Business executives strongly support the DACA amnesty, which helps them keep wage low and profits high, despite lopsided public support for pro-American immigration reforms.

Watch, starting at 11.50.

Other GOP legislators are trying to keep preserve the DACA amnesty program for 800,000 younger illegals. For example, Utah Sen. Orrin Hatch has steadily promoted the use of imported white-collar workers by his home-state companies, including Goldman Sachs.

Democrats want Trump to sign legislation that will legally confirm the DACA amnesty — perhaps in exchange for a year of wall funding. Trump’s globalist aides likely would recommend signing the amnesty legislation if it helps them gain a big tax-cut bill.

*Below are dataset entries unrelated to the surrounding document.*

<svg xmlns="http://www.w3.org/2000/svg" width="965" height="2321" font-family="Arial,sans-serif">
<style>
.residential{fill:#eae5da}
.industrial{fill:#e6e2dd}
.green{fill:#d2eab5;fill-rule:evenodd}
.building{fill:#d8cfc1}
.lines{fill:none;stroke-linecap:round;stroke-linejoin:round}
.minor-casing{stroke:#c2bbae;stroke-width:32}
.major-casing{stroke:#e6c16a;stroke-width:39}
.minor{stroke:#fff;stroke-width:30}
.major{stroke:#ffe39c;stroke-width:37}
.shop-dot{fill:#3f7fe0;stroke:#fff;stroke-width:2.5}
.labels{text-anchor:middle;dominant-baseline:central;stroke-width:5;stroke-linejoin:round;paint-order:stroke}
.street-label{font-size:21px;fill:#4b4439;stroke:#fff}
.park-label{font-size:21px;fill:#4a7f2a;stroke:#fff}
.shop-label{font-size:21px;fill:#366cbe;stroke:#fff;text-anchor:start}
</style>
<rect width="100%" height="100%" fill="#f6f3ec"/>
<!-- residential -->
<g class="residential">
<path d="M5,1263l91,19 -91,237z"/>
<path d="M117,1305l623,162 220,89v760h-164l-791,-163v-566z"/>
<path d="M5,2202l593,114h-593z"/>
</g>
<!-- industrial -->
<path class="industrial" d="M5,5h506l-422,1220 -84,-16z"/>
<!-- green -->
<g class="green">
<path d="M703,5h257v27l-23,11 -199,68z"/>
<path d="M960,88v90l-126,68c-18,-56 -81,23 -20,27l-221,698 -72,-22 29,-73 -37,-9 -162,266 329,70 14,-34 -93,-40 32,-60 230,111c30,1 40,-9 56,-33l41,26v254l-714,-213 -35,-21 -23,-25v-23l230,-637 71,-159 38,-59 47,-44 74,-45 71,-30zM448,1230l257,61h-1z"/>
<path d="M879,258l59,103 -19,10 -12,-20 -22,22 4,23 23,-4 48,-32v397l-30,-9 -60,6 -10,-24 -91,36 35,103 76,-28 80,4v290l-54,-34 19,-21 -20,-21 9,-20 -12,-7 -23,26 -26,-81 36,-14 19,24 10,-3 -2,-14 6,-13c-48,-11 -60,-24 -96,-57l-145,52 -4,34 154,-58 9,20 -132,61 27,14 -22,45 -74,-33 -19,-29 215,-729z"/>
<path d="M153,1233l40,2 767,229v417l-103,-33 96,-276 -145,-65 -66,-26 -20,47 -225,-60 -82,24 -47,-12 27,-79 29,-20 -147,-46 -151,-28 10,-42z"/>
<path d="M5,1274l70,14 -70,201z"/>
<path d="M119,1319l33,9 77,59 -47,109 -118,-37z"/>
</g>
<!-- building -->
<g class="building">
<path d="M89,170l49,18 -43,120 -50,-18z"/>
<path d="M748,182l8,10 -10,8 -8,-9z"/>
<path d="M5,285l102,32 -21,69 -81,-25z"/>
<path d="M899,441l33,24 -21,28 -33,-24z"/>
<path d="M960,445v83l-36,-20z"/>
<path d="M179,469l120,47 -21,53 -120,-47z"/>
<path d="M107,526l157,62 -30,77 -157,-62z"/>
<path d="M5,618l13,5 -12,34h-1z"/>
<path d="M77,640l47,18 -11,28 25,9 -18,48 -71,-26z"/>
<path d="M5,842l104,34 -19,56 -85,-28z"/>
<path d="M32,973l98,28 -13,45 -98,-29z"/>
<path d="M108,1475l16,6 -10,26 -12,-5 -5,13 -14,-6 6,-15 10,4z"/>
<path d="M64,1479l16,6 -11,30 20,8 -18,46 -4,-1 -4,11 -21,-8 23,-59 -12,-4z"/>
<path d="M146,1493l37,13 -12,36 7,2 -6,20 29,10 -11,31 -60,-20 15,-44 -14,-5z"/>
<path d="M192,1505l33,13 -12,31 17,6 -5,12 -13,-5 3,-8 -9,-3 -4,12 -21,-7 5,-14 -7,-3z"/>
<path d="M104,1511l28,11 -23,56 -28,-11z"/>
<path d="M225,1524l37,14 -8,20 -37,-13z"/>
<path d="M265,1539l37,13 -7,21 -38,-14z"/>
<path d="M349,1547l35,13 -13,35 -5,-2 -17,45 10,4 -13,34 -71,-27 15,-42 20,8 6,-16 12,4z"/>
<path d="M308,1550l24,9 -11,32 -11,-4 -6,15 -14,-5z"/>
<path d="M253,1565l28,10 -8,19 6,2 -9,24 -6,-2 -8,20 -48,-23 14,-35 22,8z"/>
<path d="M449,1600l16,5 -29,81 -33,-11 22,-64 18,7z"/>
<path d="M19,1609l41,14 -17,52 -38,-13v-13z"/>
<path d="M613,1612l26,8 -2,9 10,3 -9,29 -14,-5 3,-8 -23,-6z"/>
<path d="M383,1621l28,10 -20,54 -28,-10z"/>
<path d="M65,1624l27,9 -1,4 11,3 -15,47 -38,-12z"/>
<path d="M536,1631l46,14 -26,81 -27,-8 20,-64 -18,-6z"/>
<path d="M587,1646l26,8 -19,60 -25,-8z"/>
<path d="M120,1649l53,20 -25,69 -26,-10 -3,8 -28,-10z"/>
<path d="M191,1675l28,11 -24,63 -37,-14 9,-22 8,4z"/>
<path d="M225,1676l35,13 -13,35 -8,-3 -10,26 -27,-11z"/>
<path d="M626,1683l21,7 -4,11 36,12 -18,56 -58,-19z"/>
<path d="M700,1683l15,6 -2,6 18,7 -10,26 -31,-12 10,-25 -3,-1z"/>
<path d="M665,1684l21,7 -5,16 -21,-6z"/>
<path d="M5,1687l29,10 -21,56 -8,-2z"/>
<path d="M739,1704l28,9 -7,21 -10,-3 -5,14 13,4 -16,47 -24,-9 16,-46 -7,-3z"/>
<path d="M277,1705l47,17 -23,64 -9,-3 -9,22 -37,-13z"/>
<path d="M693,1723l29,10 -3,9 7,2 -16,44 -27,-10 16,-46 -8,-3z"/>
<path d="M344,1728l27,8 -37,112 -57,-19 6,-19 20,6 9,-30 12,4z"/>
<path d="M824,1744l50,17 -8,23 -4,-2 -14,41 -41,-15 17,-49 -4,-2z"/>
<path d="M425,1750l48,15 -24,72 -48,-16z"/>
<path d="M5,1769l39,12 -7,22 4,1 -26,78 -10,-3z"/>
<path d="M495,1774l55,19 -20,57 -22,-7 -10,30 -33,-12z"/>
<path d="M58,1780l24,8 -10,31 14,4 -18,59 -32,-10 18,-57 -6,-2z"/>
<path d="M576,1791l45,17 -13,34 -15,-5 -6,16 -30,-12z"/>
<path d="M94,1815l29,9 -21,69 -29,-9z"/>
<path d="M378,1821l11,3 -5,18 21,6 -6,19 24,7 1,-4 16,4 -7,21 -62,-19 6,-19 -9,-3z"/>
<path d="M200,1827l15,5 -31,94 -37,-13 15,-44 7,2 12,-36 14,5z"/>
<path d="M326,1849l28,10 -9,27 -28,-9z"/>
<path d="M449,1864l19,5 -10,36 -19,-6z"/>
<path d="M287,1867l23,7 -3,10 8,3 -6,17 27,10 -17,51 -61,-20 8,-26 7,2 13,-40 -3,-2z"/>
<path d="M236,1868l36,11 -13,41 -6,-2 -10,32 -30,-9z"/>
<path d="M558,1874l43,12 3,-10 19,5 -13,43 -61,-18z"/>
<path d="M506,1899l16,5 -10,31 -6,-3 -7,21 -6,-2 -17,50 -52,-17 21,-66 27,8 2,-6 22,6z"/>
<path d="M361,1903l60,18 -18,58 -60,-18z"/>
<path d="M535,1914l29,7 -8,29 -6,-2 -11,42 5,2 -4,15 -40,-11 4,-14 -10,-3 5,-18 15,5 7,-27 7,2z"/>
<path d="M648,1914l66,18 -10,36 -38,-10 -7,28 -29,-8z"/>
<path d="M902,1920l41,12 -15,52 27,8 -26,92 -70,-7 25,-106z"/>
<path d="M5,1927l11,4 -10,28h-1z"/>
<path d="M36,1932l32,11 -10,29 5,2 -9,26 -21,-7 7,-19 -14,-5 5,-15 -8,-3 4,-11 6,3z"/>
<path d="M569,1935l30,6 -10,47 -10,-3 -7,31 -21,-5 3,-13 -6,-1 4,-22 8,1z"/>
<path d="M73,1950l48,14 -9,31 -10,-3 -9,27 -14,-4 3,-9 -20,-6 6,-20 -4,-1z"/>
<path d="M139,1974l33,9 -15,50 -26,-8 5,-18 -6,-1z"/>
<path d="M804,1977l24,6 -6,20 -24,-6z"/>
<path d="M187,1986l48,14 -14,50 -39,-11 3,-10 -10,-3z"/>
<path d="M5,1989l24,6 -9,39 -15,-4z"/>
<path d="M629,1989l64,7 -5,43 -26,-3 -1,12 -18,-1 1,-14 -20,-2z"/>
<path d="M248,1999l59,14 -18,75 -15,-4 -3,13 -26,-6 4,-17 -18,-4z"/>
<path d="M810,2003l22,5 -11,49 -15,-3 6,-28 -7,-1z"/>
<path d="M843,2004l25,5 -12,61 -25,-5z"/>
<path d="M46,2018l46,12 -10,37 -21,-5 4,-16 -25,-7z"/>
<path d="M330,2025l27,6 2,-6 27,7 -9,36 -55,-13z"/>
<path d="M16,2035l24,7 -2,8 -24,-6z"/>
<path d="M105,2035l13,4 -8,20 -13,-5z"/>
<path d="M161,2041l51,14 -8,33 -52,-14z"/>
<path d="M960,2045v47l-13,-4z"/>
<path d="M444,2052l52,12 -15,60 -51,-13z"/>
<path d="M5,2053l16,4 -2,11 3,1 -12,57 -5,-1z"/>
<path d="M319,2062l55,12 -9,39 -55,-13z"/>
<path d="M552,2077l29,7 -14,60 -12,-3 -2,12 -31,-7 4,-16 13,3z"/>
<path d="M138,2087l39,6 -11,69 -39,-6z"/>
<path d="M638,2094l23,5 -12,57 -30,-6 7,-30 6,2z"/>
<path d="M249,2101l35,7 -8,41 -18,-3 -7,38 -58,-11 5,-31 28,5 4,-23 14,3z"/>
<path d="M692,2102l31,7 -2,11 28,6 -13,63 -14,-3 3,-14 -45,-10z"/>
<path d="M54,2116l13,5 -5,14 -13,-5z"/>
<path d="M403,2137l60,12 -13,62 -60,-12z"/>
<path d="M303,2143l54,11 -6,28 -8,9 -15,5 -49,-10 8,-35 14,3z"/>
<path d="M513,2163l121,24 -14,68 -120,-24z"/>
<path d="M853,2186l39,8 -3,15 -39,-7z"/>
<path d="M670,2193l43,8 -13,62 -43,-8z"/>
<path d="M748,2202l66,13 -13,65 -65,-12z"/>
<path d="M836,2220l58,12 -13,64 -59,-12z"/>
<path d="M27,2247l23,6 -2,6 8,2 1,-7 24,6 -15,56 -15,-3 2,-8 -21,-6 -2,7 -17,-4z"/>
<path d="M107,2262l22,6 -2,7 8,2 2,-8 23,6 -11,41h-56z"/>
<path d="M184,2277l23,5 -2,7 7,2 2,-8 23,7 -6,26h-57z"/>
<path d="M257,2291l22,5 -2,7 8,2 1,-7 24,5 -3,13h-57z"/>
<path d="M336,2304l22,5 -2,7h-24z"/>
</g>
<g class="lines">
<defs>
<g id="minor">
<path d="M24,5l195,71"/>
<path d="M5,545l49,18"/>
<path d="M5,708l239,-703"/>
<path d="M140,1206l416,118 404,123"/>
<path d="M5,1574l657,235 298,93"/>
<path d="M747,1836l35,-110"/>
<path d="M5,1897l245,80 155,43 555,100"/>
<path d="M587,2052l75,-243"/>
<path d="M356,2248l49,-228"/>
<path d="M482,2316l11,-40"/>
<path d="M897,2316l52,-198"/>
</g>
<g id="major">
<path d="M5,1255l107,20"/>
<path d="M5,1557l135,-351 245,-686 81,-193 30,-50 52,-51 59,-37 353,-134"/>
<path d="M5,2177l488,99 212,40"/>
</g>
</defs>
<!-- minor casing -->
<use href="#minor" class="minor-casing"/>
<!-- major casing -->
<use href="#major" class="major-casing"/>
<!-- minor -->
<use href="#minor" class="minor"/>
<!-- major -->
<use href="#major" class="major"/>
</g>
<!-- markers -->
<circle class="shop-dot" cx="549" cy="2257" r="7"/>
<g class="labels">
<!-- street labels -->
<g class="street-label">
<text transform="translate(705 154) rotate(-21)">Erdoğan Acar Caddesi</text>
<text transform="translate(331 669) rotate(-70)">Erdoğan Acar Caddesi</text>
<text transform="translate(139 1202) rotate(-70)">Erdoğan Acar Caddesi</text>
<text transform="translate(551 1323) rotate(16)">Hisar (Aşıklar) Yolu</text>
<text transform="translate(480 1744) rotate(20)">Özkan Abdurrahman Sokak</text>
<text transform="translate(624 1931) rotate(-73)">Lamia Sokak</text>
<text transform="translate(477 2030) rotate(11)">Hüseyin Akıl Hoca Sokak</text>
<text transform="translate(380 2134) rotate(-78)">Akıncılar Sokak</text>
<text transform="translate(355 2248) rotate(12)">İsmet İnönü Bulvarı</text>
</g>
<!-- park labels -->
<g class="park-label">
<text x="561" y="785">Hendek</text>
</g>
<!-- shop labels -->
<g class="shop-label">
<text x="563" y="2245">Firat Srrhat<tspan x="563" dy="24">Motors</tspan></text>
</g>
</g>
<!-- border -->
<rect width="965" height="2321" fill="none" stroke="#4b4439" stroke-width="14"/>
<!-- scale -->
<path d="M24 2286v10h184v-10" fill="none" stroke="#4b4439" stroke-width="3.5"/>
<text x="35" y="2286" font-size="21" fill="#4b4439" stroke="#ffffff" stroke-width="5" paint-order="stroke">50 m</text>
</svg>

Pro-American immigration reformers oppose any near-term DACA trade, saying Trump should concentrate on passing a comprehensive immigration reform in 2018 or 2019 which would trim the inflow of low-skill workers, streamline enforcement procedures, strengthen border defenses and require companies to exclude illegals from job applications. Those proposals are included in Trump’s popular RAISE Act merit immigration reform.

Each year, the government also hands out almost 3 million short-term work permits to foreign workers. These permits include roughly 330,000 one-year OPT permits for foreign graduates of U.S. colleges, roughly 200,000 three-year H-1B visas for foreign white-collar professionals, and 400,000 two-year permits to DACA illegals.

The current annual flood of foreign labor spikes profits and Wall Street values by cutting salaries for manual and skilled labor offered by blue-collar and white-collar employees. It also drives up real estate priceswidens wealth-gaps, reduces high-tech investment, increases state and local tax burdens, hurts kids’ schools and college education, pushes Americans away from high-tech careers, and sidelines at least 5 million marginalized Americans and their families.

Multiple business groups admit that Trump’s popular RAISE Act immigration and economic reform would raise Americans’ salaries.